As seen in the chart above, InterContinental generates strong cash flow from operations (CFFO), nicely complementing its strong earnings. In the quarter ended December 31, 2011, the company reported net income of $126 million, while its CFFO was even higher, at $189 million. That pattern changed slightly in the first quarter, as InterContinental reported higher net income of $154 million for the period, despite the fact that its CFFO fell to $20 million. Those figures aren’t very worrying. This isn’t the first time that InterContinental has reported sharp declines in first-quarter CFFO: in the first quarter of 2008 and again in 2010, CFFO was slightly negative and significantly below net income. (The red segment of the bars in the chart above represents the amount by which CFFO fell below net income). And yet in these periods, the company reported CFFO that was significantly higher in the remaining quarters of both of those years. Richard Solomons, InterContinental’s CEO, pointed out on his latest conference call with analysts and investors that the first quarter tends to be seasonally the weakest for the company – and yet this year, both revenues and net income were strong. The green sections of the bars in the chart above represent the amount by which CFFO exceeds net income. The more earnings are backed by strong cash flows, the more sustainable they tend to be going forward; after all, the company needs robust cash flows in order to have the capital available for the upkeep and renovation of its hotel properties. That’s why this is one of the factors that leads to InterContinental’s very high EQ score.
Solomons, InterContinental’s CEO, identified a number of factors that he believes will drive the company’s earnings going forward during recent quarterly earnings conference calls. In the immediate future, the company can look forward to a boost in revenue and profits from the London Olympics, as demand for hotel rooms soars and puts pricing power firmly in the hands of the company. InterContinental also will benefit from “increasing levels of disposable income due to growing middle classes and aging populations, growth in airline capacity and demand, increasing numbers of international tourist arrivals, and the growing numbers of people using the Internet around the world” to book their vacation and business travel, Solomons told investors and analysts. (See Thomson Reuters StreetEvents for the rest of the transcript). Add in the growth in the Chinese market, and the company sees its future prospects as being very rosy indeed.

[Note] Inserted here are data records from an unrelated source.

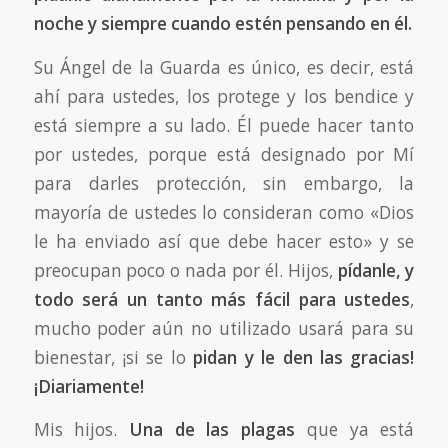
noche y siempre cuando estén pensando en él.
Su Ángel de la Guarda es único, es decir, está
ahí para ustedes, los protege y los bendice y
está siempre a su lado. Él puede hacer tanto
por ustedes, porque está designado por Mí
para darles protección, sin embargo, la
mayoría de ustedes lo consideran como «Dios
le ha enviado así que debe hacer esto» y se
preocupan poco o nada por él. Hijos,
pídanle, y
todo será un tanto más fácil para ustedes
,
mucho poder aún no utilizado usará para su
bienestar, ¡si se lo
pidan y le den las gracias!
¡Diariamente!
Mis hijos.
Una de las plagas
que ya está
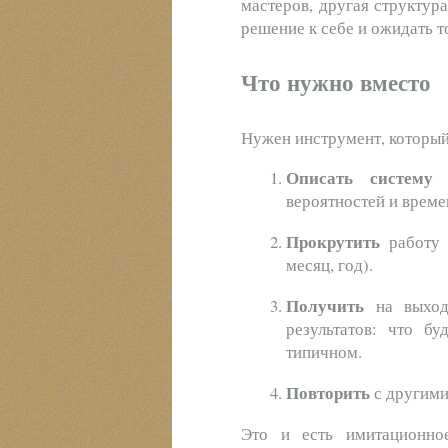
мастеров, другая структура
решение к себе и ожидать т
Что нужно вместо
Нужен инструмент, который
Описать систему
к
вероятностей и време
Прокрутить
работу 
месяц, год).
Получить
на выход
результатов: что б
типичном.
Повторить
с другими
Это и есть имитационно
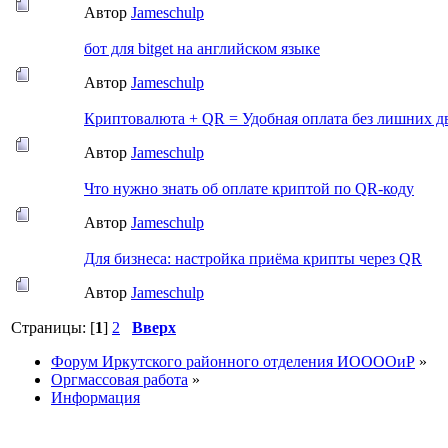
Автор
Jameschulp
бот для bitget на английском языке
Автор
Jameschulp
Криптовалюта + QR = Удобная оплата без лишних 
Автор
Jameschulp
Что нужно знать об оплате криптой по QR-коду
Автор
Jameschulp
Для бизнеса: настройка приёма крипты через QR
Автор
Jameschulp
Страницы: [
1
]
2
Вверх
Форум Иркутского районного отделения ИООООиР
»
Оргмассовая работа
»
Информация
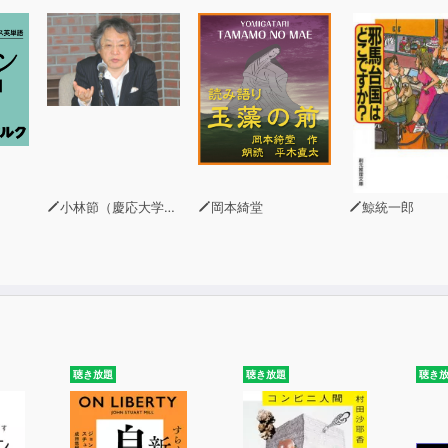
タマネジメント 実行層
タマネジメント 組織とヒト層
小林節（慶応大学法学部教授・弁護士）
岡本綺堂
鯨統一郎
聴き放題
聴き放題
聴き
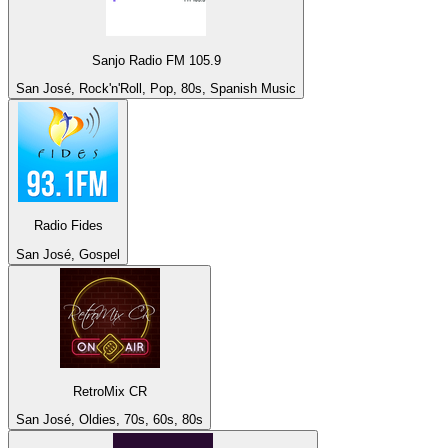
Sanjo Radio FM 105.9
San José, Rock'n'Roll, Pop, 80s, Spanish Music
Radio Fides
San José, Gospel
RetroMix CR
San José, Oldies, 70s, 60s, 80s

It isn’t just demographics that are buoying InterContinental; for instance, the company has reduced its debt load by a third (from $2.2 billion to $700 million) since 2007. While the global economy gives some grounds for anxiety about the industry, InterContinental will meet any challenges armed with a strong balance sheet and stable earnings. Its EQ score of 87 indicates that the company is likely to continue to see strong earnings in 2012.